Bonus Covid: Il Garante della Privacy sanziona l'INPS per 300 mila euro
Sanzione di 300 mila euro comminata all’INPS da parte dell’Autorità Garante per la protezione dei dati.
L’autorità Garante per la protezione dei dati personali, con il Provvedimento del 25 febbraio 2021, ha sanzionato INPS per 300 mila euro.
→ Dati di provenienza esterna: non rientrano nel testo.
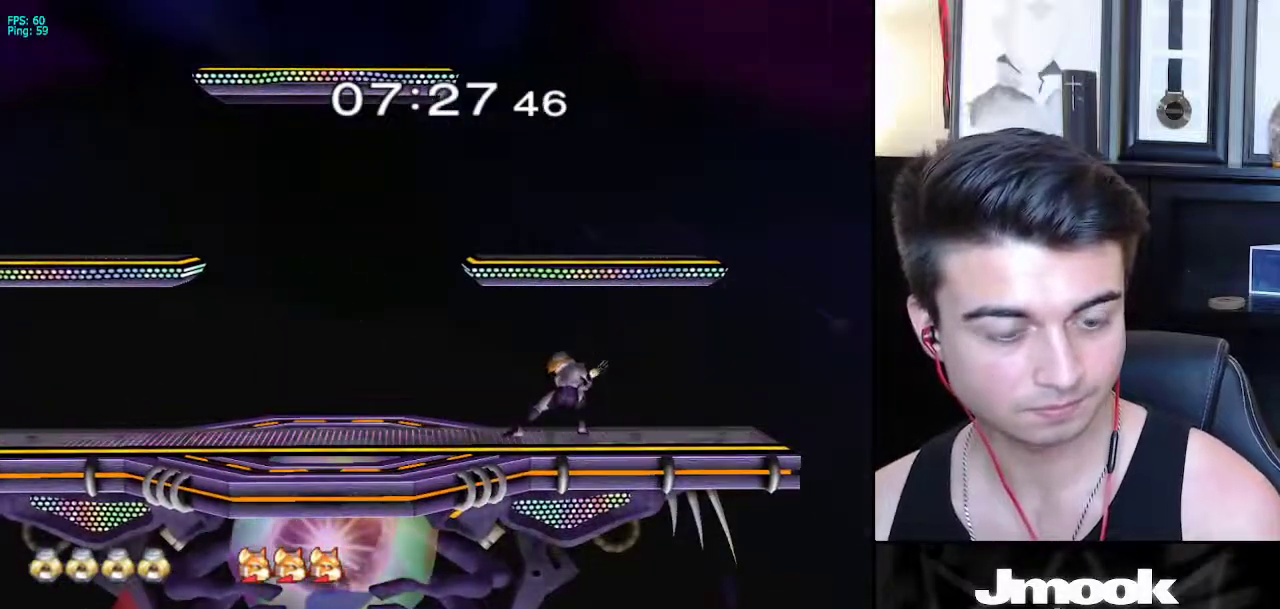
{"buttons": ["B"], "left_stick": "center", "right_stick": "center", "events": []}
Mancata definizione dei criteri per trattare i dati di determinate categorie di richiedenti il “bonus Covid”, uso di informazioni non necessarie rispetto alle finalità di controllo, ricorso a dati non corretti o incompleti, inadeguata valutazione dei rischi per la privacy. Con queste motivazioni, il Garante per la protezione dati personali ha ordinato all’INPS il pagamento di una sanzione di 300 mila euro in relazione alle violazioni commesse nell’ambito degli accertamenti antifrode effettuati dall’Istituto riguardo al “bonus Covid” per le partite IVA.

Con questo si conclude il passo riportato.